At the moment, a user receiving BeiDou’s signal can determine their position to within ten meters. Most civilian GPS users are given positional data that is out by no more than 2 meters, but BeiDou’s makers say their services will be much cheaper than those of the US-government owned GPS.
BeiDou, which is the Chinese term for the Big Dipper star, is also expanding at an impressive rate, meaning it will soon be able to bridge the performance gap.
While GPS has been active since the 1970s, and has satellites in orbit that have been operating for two decades, BeiDou launched the first of its current generation satellites only five years ago.
GPS comprises 30 satellites, while BeiDou already has over fifteen, and is going to have another forty in orbit by the time the network is complete in 2020, at the cost of another $6 billion, according to Ran. The greater the number of satellites, the easier it is for the system to calculate location, time and velocity of moving objects.
But even if it matches the performance of the more established rival, BeiDou faces a long road to dislodging it from its dominance. As of now, 95 percent of equipment in China that uses a positioning system – and that includes mobile phones, navigators, watches and ATMs – relies on GPS services. The Chinese satellite data market is estimated to be worth almost $20 billion.
While BeiDou cannot be expected to supplant its successful predecessor instantaneously, many devices may be manufactured to receive signals from both of the systems, particularly with the government encouraging local producers to support the system. BeiDou receiver chips are currently more expensive than those for GPS, but prices should come down as they become more common.
Even if BeiDou does not hit its financial targets, it is still likely to be supported by Beijing at the behest of its armed forces, who are reluctant to rely on a foreign signal in all of its key military operations and equipment. BeiDou’s first incarnation – which was launched in 2000 and consists of 4 satellites – was a largely military program.
The global satellite navigation segment has become a crowded marketplace over the past decade, and looks to become even more so.

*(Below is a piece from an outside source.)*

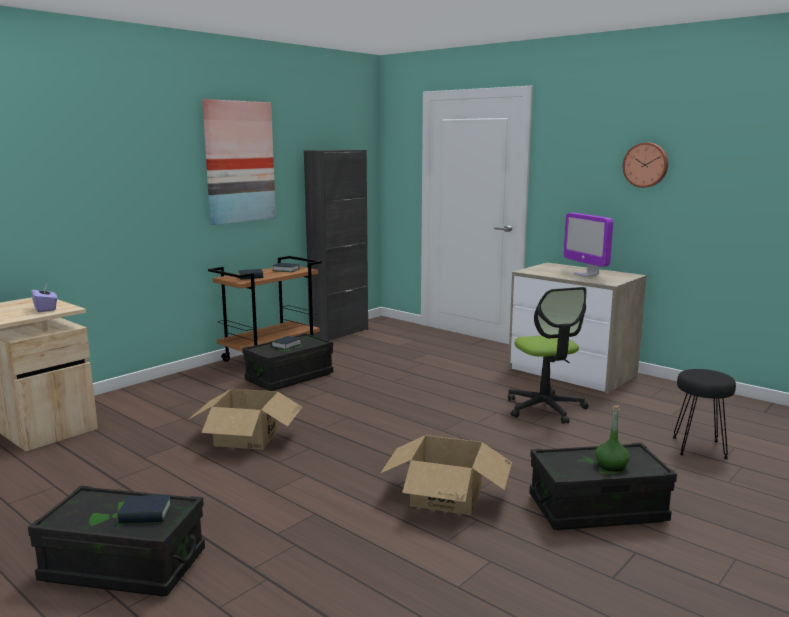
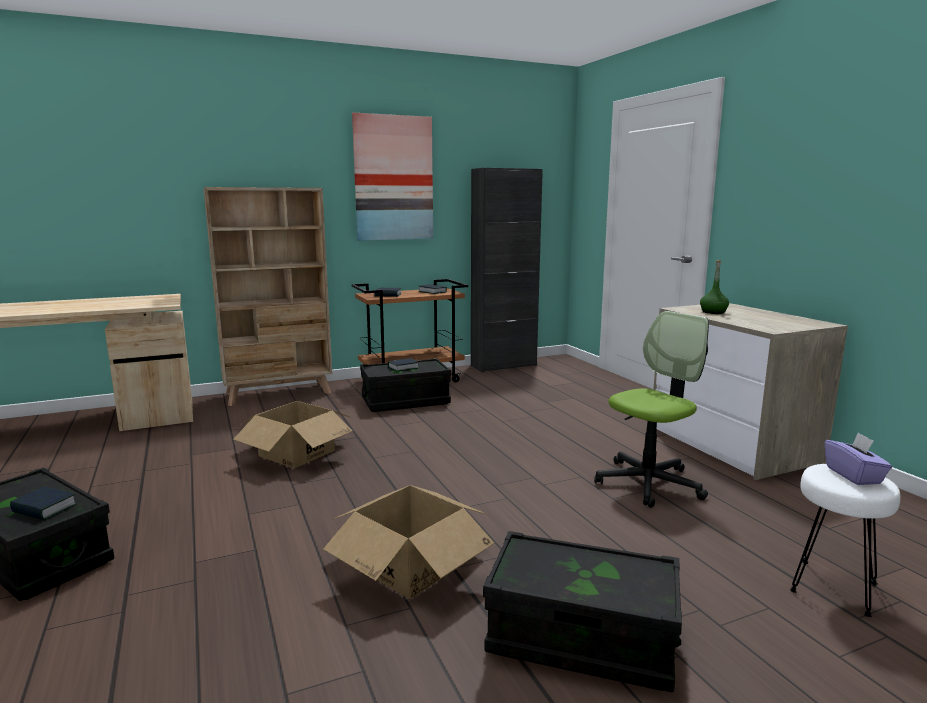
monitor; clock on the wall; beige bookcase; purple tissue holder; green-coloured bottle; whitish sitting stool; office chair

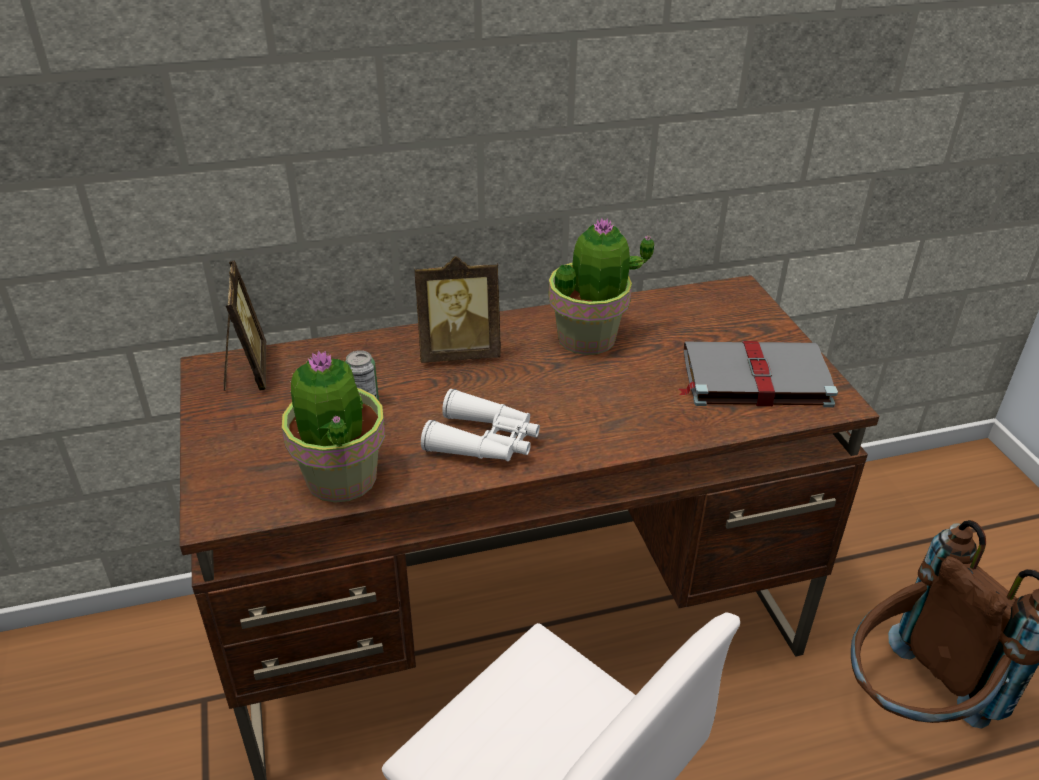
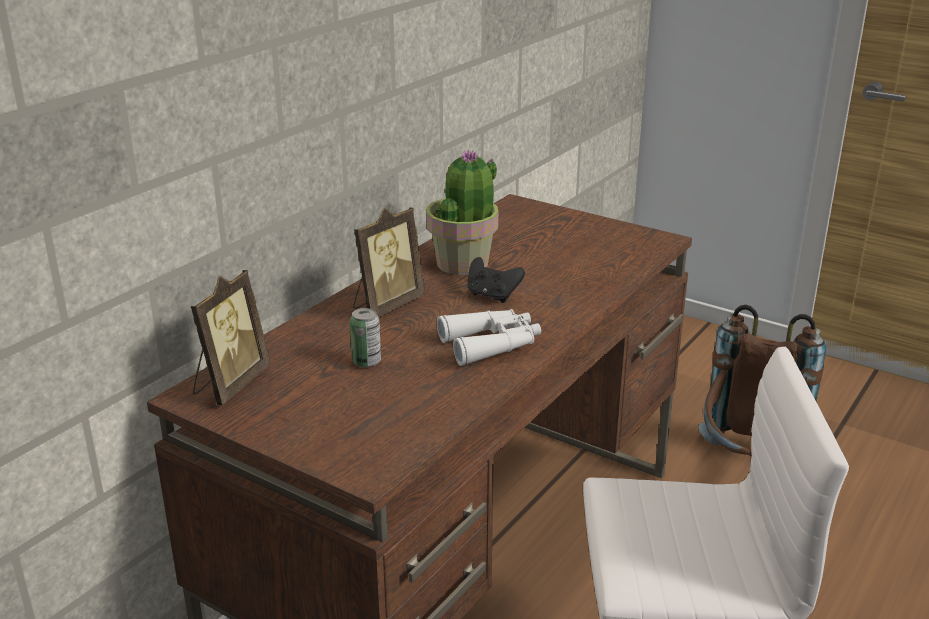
potted plant (1st from left in the first image); gray volume; black-coloured game controller; standing frame (1st from left)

Russia recently completed its constellation of Glonass satellites (though it has since lost one). Europe is unrolling its Galileo system, while other countries such as India and Japan plan to develop at least regional navigation networks.
Whether these systems can truly compete with already accepted and functionally efficient GPS, or whether they will remain vanity projects for emerging and powerful states, will be the big question over the next decade.